Implications for SEO
Increased personalization in search results has obvious
implications for anyone performing search engine
optimization since search results will now differ from user
to user based on search history and user profile. Naturally,
all queries will show a change in ranking positions between
personalized and non-personalized results. Practitioners
have analyzed this effect and found that results for
personalized vs. non-personalized search can vary as much as
90 percent. Clearly, on page elements, particularly in the
content and Meta data, will become extremely important
again.
Rank Checking
The area most affected in the search optimization process is
rank checking. An article by Mike Moran in Revenue
January/February 2007 states, "Widespread
personalization will doom traditional rank checking".
Moran also asserts, "It's the biggest change in search
marketing since paid search."
Extensive personalization will affect the traditional rank
checking process because site rankings will differ based on
users' idiosyncratic search habits. SEO analysts will be
looking at average rankings rather than absolute rankings.
This will force a change in search engine optimization
techniques. Currently, SEO requires decision-making based
partly on researching targeted keyword phrases used by
leading competitors. With personalization, it becomes
difficult to identify the leading competitors because all
search results will differ.
Therefore, new methodologies for making search engine
optimization decisions will have to be devised. Traditional
SEO and on page optimization will still be very important
and SEOs will need to continue to improve pages, making them
superior to other pages for specific targeted keyword
phrases. This will require more thorough analyses of
competitor on-page and off-page factors.
The process of SEO competitor analysis will require data
collection, quantitative and qualitative analyses, as well
as multivariate analysis. Multivariate analyses can help
determine the relative importance and influence of multiple
factors compared to each other, yielding the competitive
landscape for your targeted key terms. The strengths and
weaknesses of this landscape will help practitioners make
the SEO decisions needed for targeting the right terms for
optimization.
In-depth competitor intelligence will give SEO practitioners
more accurate readings of how their client's Web pages
compare to their competitors' pages, and the result will be
more accurate information than we currently get with rank
checking.
The Challenge of Competitor Intelligence
In-depth competitor intelligence can reveal what's working
and what's not for a site's strongest competitors. It can
reveal which sites are competitively strong (or weak)
compared to the client's site, regardless of what the
respective ranking numbers would show with rank checking.

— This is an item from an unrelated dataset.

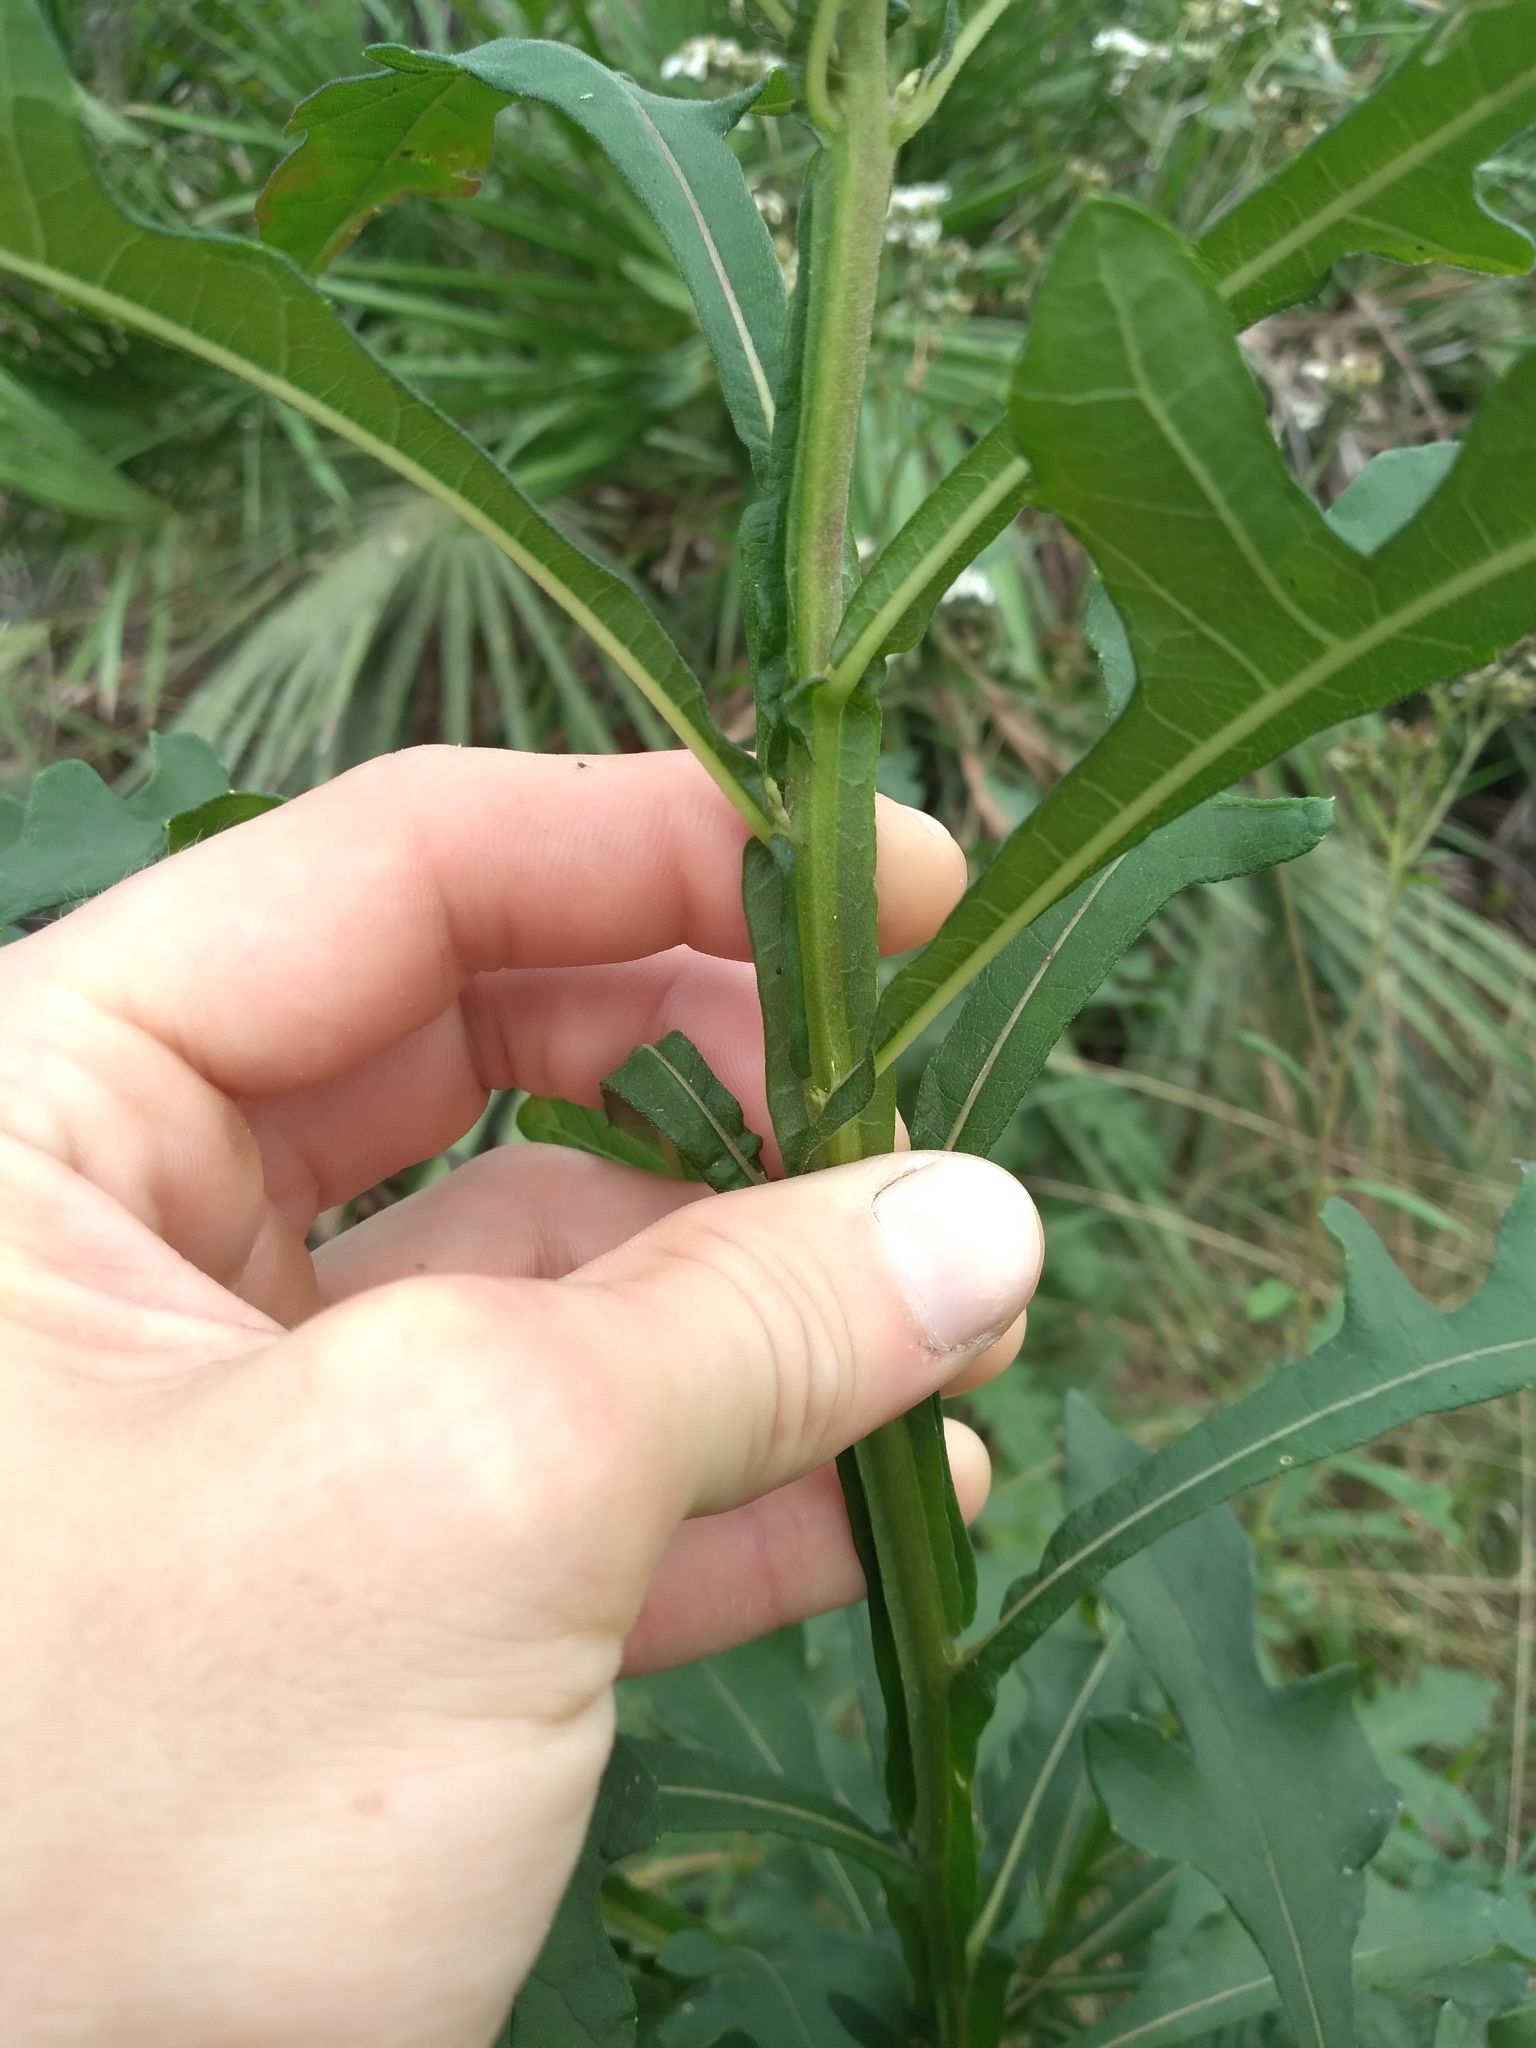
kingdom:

New age competitor intelligence will tell you what
optimization factors are most important for specific
competitive landscapes. Technicians will learn the true
competitive nature of a keyword phrase rather that just the
number of results returned for a specific query. They will
know exactly what SEO factors to work in order to strengthen
their client's position rather than guesstimate based on
general guidelines.
In-depth competitor intelligence will tell practitioners how
to prioritize the SEO factors to be optimized, revealing
semantic relationships between the client's content, the
competitors' content, and the semantic nuances of a keyword
phrase related to search personalization of user results.
Optimization in the era of personalization requires robust
competitive intelligence, and this will pay big dividends to
those who master analyzing the competitive landscape.
It is undoubtedly true that search will change dramatically
once personalization is widely adopted. However, SEO is an
art that is extremely flexible and will adapt with
widespread use of search history to affect rankings. SEO
practitioners have always been creative, and we will develop
new techniques to achieve search visibility for our clients
as personalized search becomes more prevalent.